What key can’t open doors no matter how hard you try?
Turkey.
What usually comes at the end of Thanksgiving?
Traditionally, the letter G.
What do you call an evil turkey? Poultry-Geist.
What do you call a turkey whizzing through the air past your head because the oven exploded?
Fast food.
Why did the policeman stop you on your way home last Thanksgiving?
Because you far exceeded your feed limit.
.
What do turkeys and women have in common?
A lot of guys are only interested in their breasts.
When do you serve vegan vitarian matcha-tea-flavored turkey-shaped tofu-loaf?
At Pranksgiving.
What happened the first time one of the settlers tried to write favor instead of favour?
He was attacked by a Pil-grammar nazi.
What kind of tan did pilgrims get at the beach? Puritan.
What's the best dance to do on Thanksgiving? The turkey trot.
Which cat discovered America? Christofurry Columbus.
What happens when you’re too harsh on the cranberries and make them sad?
They turn into blueberries.
What’s the best way to deal with a turkey?
Have it killed and then cran-bury it.
When do you serve tofu turkey? Pranksgiving
What does a disappointed mama turkey tell her kids?
If your father were to see you now, he would be turning over in his gravy!
What did the turkey say to the man who tried to shoot it? Liberty, Equality and Bad aim for all!
“Last Thanksgiving I shot my own turkey. It was fun. That shot gun going, "Blam! Blam!"
Everybody at the supermarket just staring. Why track them when I know where they are?”
Kenny Rogerson
What do you call a pilgrims vocabulary? Pilgrammar.
What did the turkey say to the computer? "Google, google, google!"
What do you call the age of a pilgrim? Pilgrimage.
Question: What is a turkey’s favorite dessert?
Answer: Peach gobbler!
The native Indians were laughing at the Pilgrims for being so pale and never getting a proper tan.
But they did get a tan. A puritan.
What's the key to a great Thanksgiving dinner? The turKEY.
What happened to the Pilgrim who was shot at by an Indian? He had an arrow escape.
Should you have that annoying distant auntie for Thanksgiving dinner?
It’s really not worth it. Just have the turkey.
What kind of face does a pilgrim make when he's in pain? Pil-grimace.
If the Pilgrims were alive today, what would they be most famous for? Their AGE!
What is the best Thanksgiving cookie?
One baked with May-flour.
If the pilgrims came on the Mayflower than what does the teacher come on?
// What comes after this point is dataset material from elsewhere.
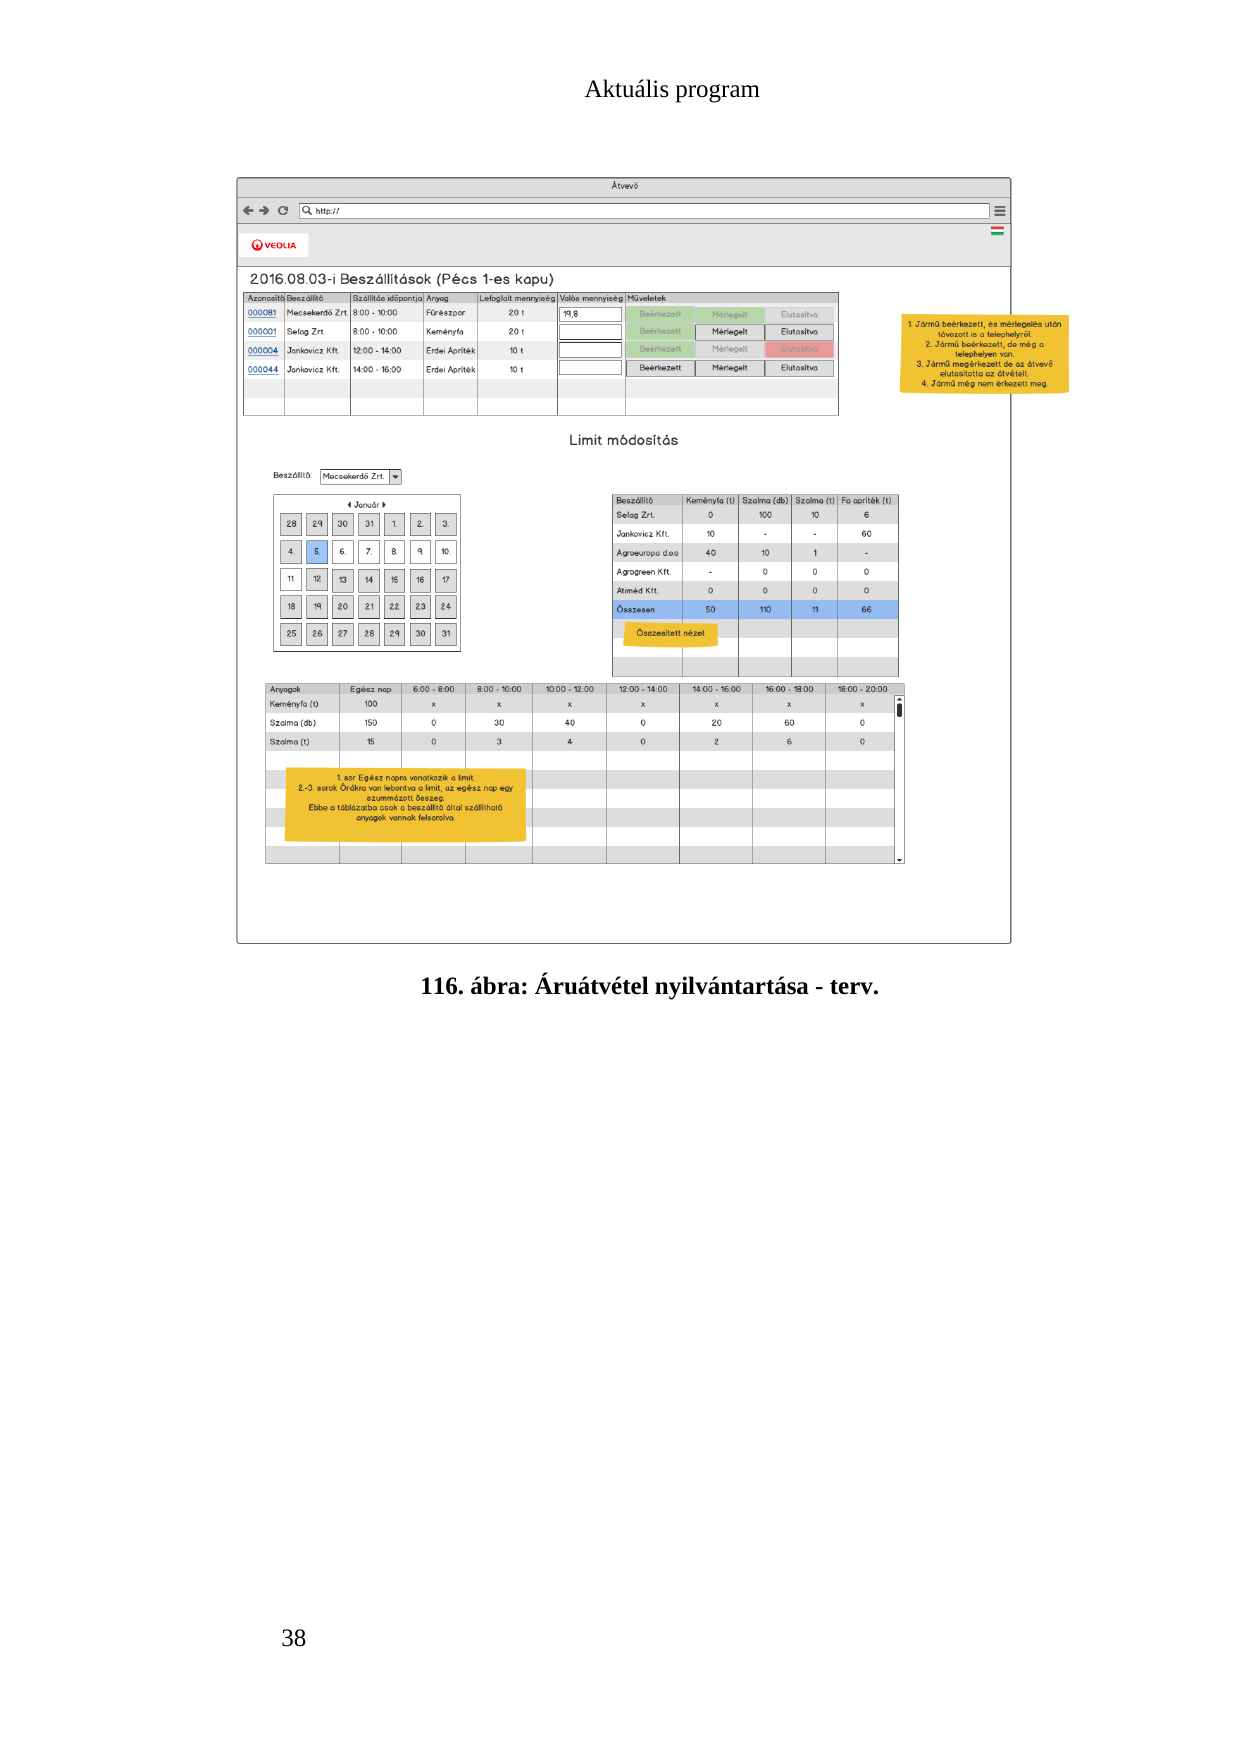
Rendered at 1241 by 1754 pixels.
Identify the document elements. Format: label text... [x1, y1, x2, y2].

text 16. ábra: Áruátvétel nyilvántartása - terv. [236, 971, 1063, 999]
picture [236, 177, 1070, 944]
The scholar ships.
Why didn’t the turkey bake properly on Thanksgiving?
I’ve no idea but I suspect some fowl play.
Why do turkeys always go, "gobble, gobble"? Because they never learned good table manners.
On Thanksgiving dinner, most of us turn into hipsters.
We all go out of our way to eat the turkey before it is cool.
What happened when the turkey got into a fight?
He got the stuffing knocked out of him!
What do jazzy people put on their potatoes at Thanksgiving?
Groovy.
Over the long journey and having overcome many hardships together, the Pilgrims’ bonds strengthened and they all became pretty good Palgrims.
(we'll show ourselves out)
How did the Pilgrims die?
It was the Pil-grim Reaper.
What’s the link between turkeys and teddies?
Stuffing. Lots of stuffing.
What does Dracula call Thanksgiving? Fangs-giving.
Question: Why did the cranberries turn red?
Answer: Because they saw the turkey dressing!